_Information supplied_:
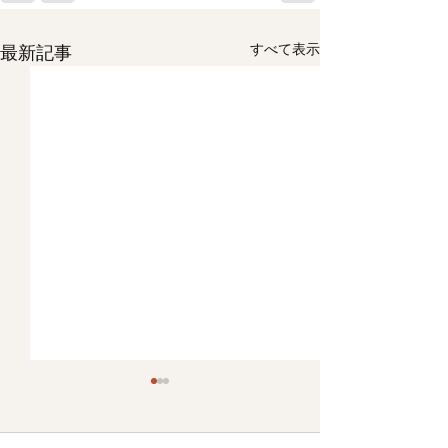
すべて表示
最新記事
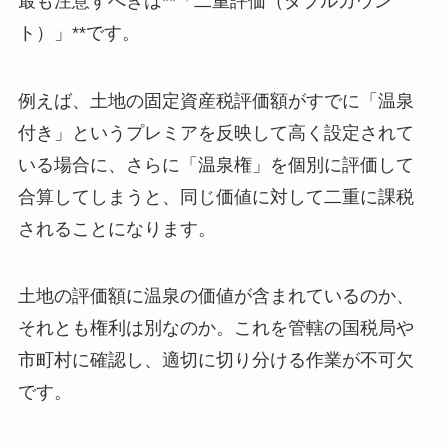
最も注意すべきは**「二重評価（ダブルカウン
ト）」**です。
例えば、土地の固定資産税評価額がすでに「温泉
付き」というプレミアを反映して高く設定されて
いる場合に、さらに「温泉権」を個別に評価して
合算してしまうと、同じ価値に対して二重に課税
されることになります。
土地の評価額に温泉の価値が含まれているのか、
それとも権利は別なのか。これを管轄の国税局や
市町村に確認し、適切に切り分ける作業が不可欠
です。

_How to complete this task_: Go through the listing above and write it all out exactly, leaving out any picture.

_Result of the exercise_:
すべて表示
最新記事
最も注意すべきは**「二重評価（ダブルカウン
ト）」**です。
例えば、土地の固定資産税評価額がすでに「温泉
付き」というプレミアを反映して高く設定されて
いる場合に、さらに「温泉権」を個別に評価して
合算してしまうと、同じ価値に対して二重に課税
されることになります。
土地の評価額に温泉の価値が含まれているのか、
それとも権利は別なのか。これを管轄の国税局や
市町村に確認し、適切に切り分ける作業が不可欠
です。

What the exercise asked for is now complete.